In Washington, Senator Bernie Sanders has put forth a concept he is calling “Medicare for All” which really isn’t Medicare and has no funding or implementation framework attached to it.  It is noteworthy that a number of Democratic Senators who want to be President have endorsed the Sanders proposal—knowing that it is a non-starter with Trump in the White House and Republican majorities in Congress (or maybe because it is a non-starter, but needs to be addressed politically to assuage the Democrats’ hard-liberal base).   Since a single-payer system would inevitably mean shifts of money and resources from current insurance plans, including Medicare and Medicaid, Senator Sanders is stirring up a hornet’s nest that will undoubtedly trigger internecine warfare in the 2018 Democratic primaries and in the 2020 Presidential race.

The issue is coming to a head in California just in time for the 2018 gubernatorial contest.  The California Nurses Association and its allies continue to push in Sacramento for SB 562—a single-payer measure for California.  Under the leadership of Senate President pro tem DeLeon, SB 562 passed in the State Senate, despite its lack of funding, a framework for implementation, or any prospects for cooperation from the Trump Administration.  When the bill got to the Assembly, Speaker Anthony Rendon called a time out and held up the bill for further study and deliberation.

There will certainly be a push to move the measure forward in 2018.So far, Lieutenant Governor Gavin Newsom, a leading candidate for Governor and the favorite of the California Nurses Association, has endorsed SB 562.  While not voicing outright opposition to the plan, both former Los Angeles Mayor Antonio Villaraigosa and State Treasurer John Chiang have urged caution in moving forward.

Ironically, California has made a decided success of the ACA and has vastly increased MediCal eligibility.  California voters have shot down single payer ballot initiatives in the past

If Newsom ends up in a November runoff with either Villaraigosa or Chiang, both fellow Democrats, his advocacy for a controversial go-it-alone, California single-payer healthcare overhaul could prove politically costly in a contest where less enthusiastic Republicans and No-Party Preference voters could very well decide the election.
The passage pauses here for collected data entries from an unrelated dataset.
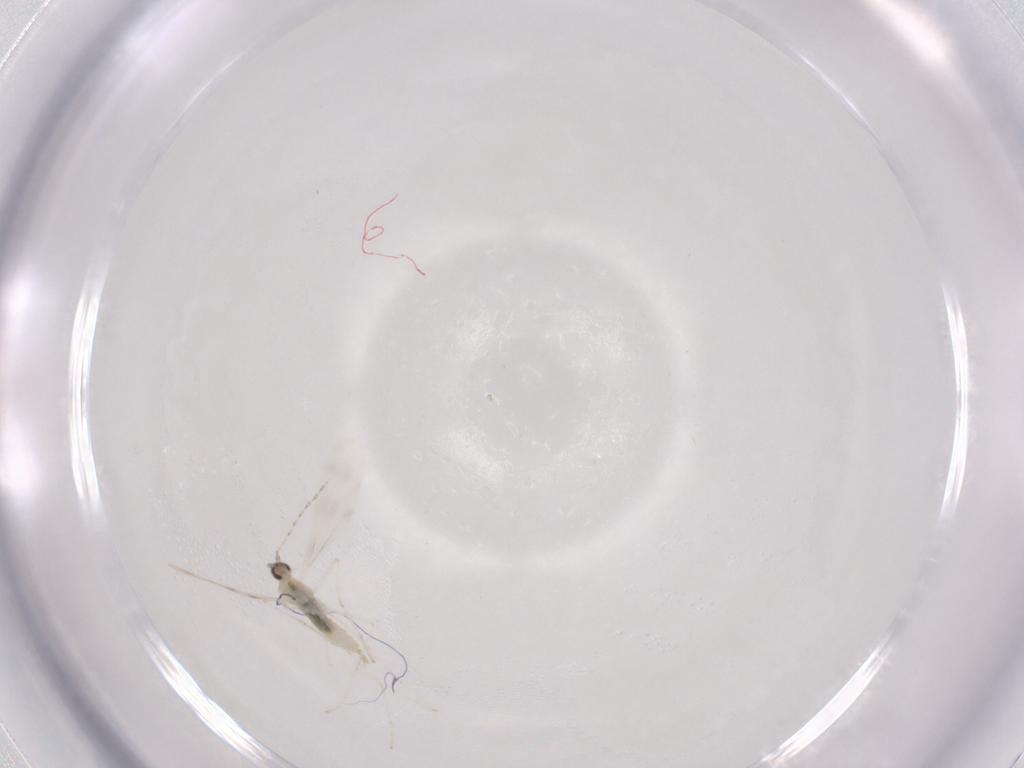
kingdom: Animalia
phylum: Arthropoda
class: Insecta
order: Diptera
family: Cecidomyiidae
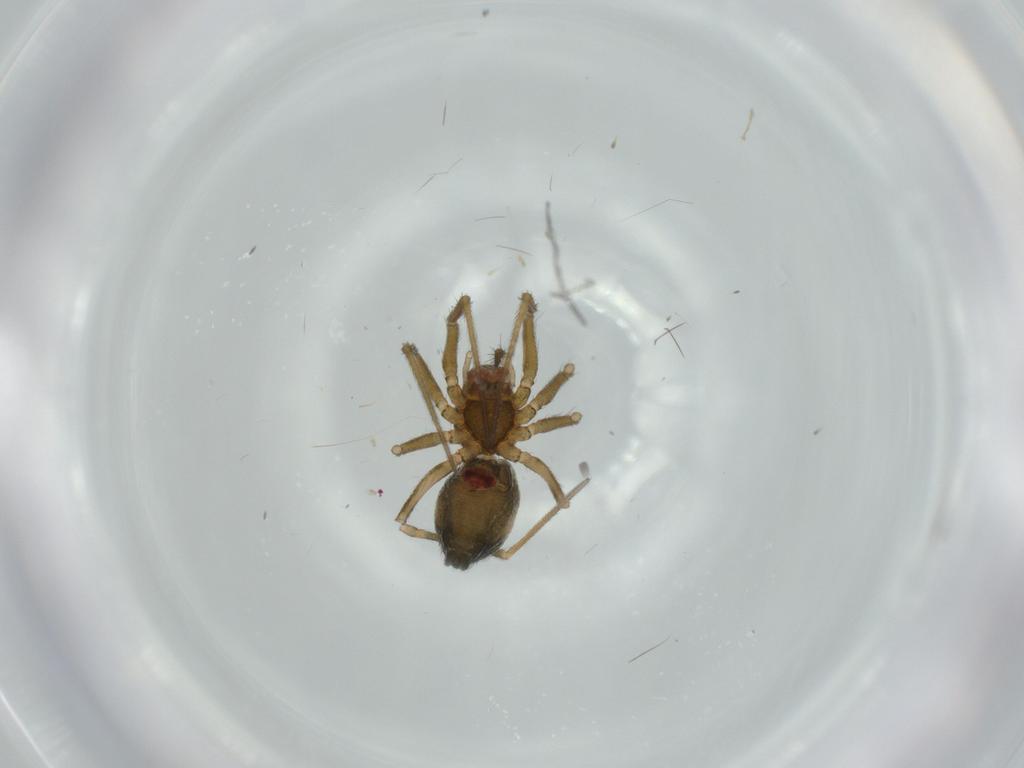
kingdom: Animalia
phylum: Arthropoda
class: Arachnida
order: Araneae
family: Linyphiidae
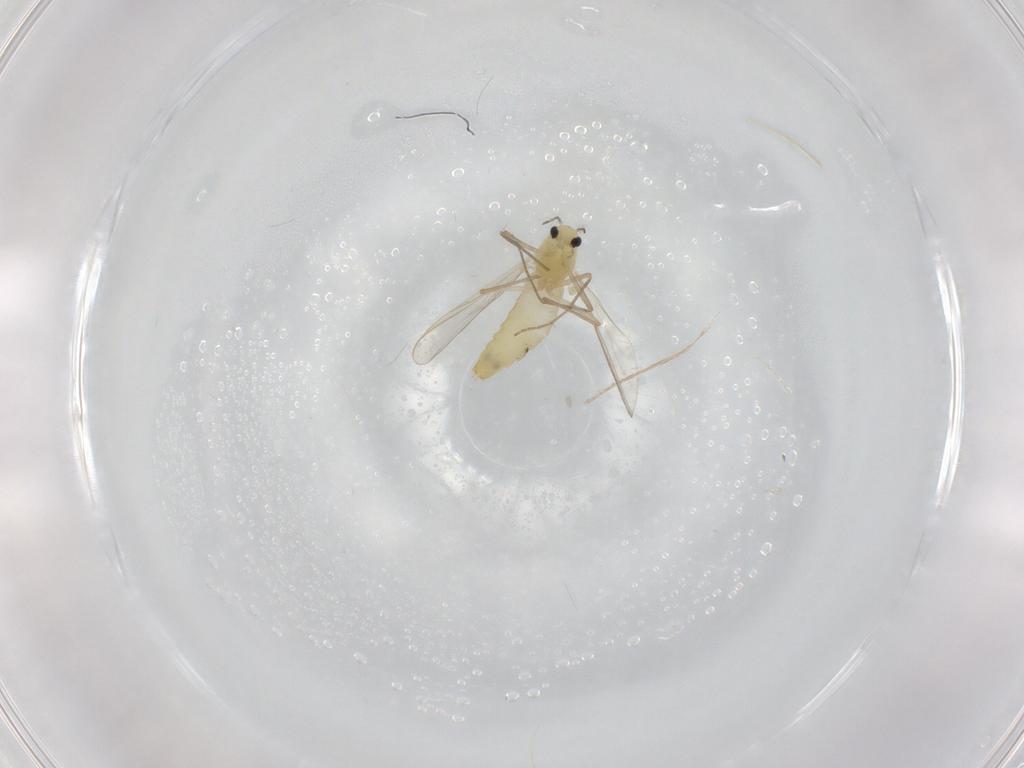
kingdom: Animalia
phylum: Arthropoda
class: Insecta
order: Diptera
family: Chironomidae
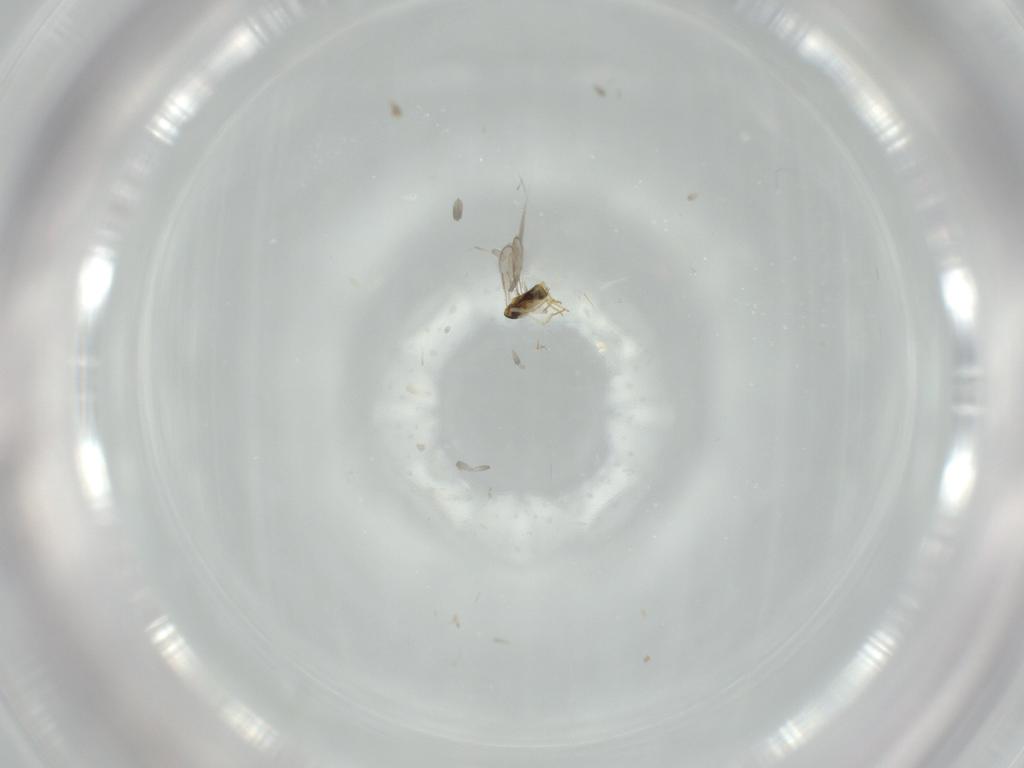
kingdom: Animalia
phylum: Arthropoda
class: Insecta
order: Hymenoptera
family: Aphelinidae
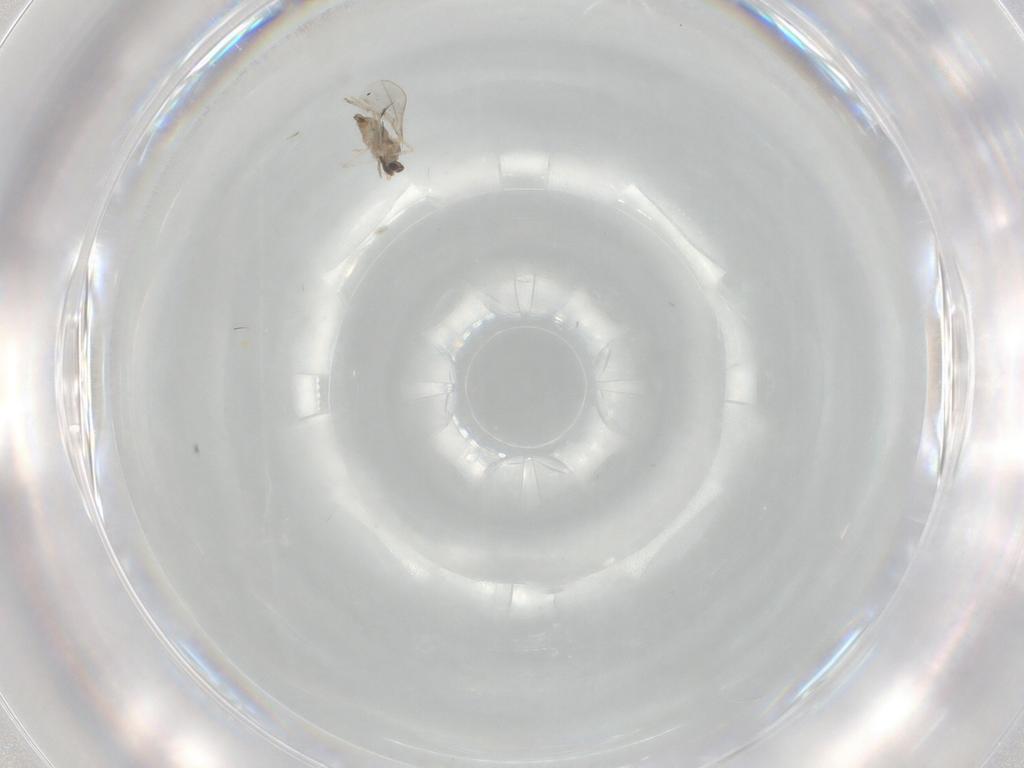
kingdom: Animalia
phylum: Arthropoda
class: Insecta
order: Diptera
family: Cecidomyiidae
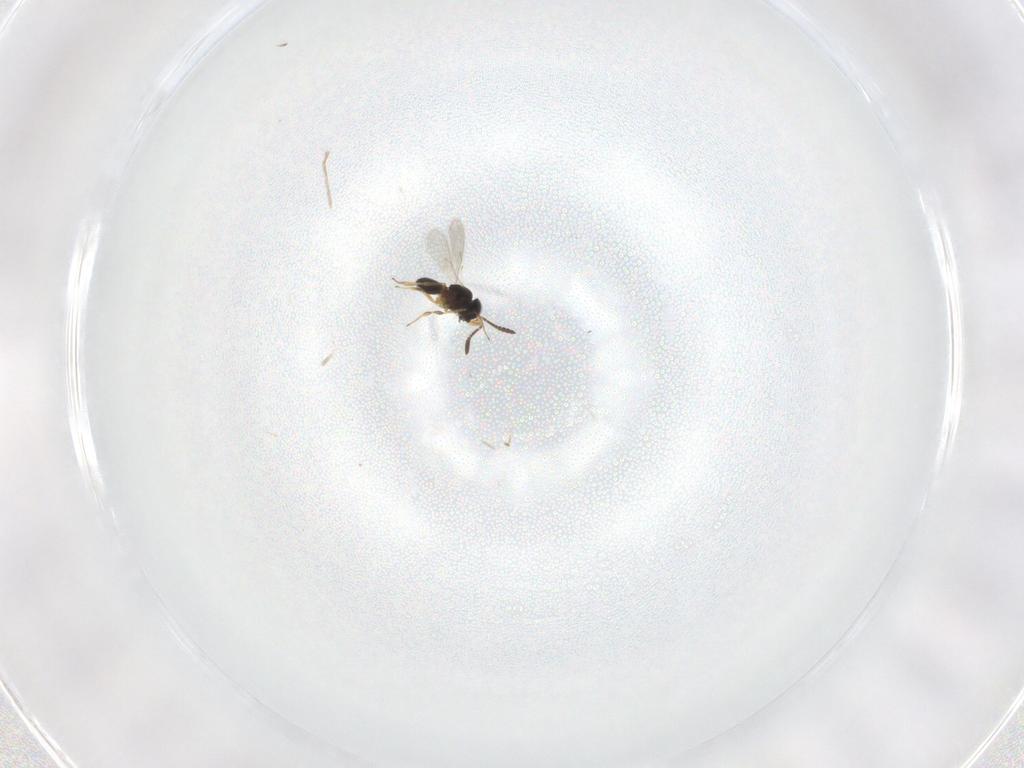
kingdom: Animalia
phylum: Arthropoda
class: Insecta
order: Hymenoptera
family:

The same is true for DeLeon in his effort to unseat incumbent Senator Dianne Feinstein.

The health care system, in America and in California, is far from perfect and a number of fixes and upgrades are clearly in order. Nationally and in the Golden State, there appears to be limited public appetite for a total government takeover of health insurance.

Democrats might want to look at the recent past before embarking on what could be a political suicide mission. The record would show that proposing to turn the health care system upside down is not a prescription for political success.